Five Nepalese transgender youths, known as meti, were brutally beaten, sexually abused and insulted by police in Kathmandu on the night of July 14th.
Their crime is said to be carrying condoms for their own use.
The incident occurred when five metis were meeting up in a park in the heart of the country’s capital, Kathmandu.
They were approached by police, questioned and strip-searched – officers ‘checked’ for signs of sexual intercourse by examining their genitals.
A gay rights representative from Blue Diamond Society (BDS), a sexual minorities and AIDS group, who tried to stop the incident was told not to be impertinent and then beaten.
Two policemen who arrived after a meti dialled emergency services ‘watched silently’ as the assaults continued.
The incident came on a day when gay and human rights workers, backed by the Dutch government, were scheduled to hold a meeting between metis and politicians from Nepal’s leading parties.

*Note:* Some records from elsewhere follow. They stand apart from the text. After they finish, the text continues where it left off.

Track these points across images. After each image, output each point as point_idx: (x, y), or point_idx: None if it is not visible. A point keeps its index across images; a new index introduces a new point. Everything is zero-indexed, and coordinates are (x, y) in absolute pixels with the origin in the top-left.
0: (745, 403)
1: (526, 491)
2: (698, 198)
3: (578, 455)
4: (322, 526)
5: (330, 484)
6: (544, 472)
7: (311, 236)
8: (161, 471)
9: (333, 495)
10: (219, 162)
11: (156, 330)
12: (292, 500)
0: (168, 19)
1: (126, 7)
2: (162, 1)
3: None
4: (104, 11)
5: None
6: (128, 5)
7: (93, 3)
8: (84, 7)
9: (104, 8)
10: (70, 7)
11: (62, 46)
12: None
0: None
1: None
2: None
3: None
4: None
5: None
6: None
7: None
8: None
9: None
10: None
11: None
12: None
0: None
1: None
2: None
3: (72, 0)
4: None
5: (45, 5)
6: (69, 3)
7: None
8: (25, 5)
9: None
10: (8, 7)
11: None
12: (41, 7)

Blue Diamond Society has approached the abusive police officers on behalf of the victims to explain their vicious and dehumanising behaviour.
The police has acknowledged to BDS, as well as representatives of Human Rights Watch, that such beatings are regular police practice, adding that their carrying condoms is evidence of illegal acts.
The metis were accused of prostitution and beaten with batons for their ‘unnatural and illegal sexual behaviour.’
The police threatened to put them behind bars but changed their minds.
The country currently has no explicit law which criminalises homosexuality.
The meti were victimised because of the police’s institutionalised campaign against Ratna Park, which is, according to them, a regular gay and transgender meeting place.
The assualted meti were later hindered from filing a complaint at the police station and then chased out by threatening police officers.
Such an attitude to condoms in a country which faces an endemic rise in HIV infections, especially in certain high risk groups, is at cross purposes with the United Nations’ Development Projects’ efforts to support AIDS awareness.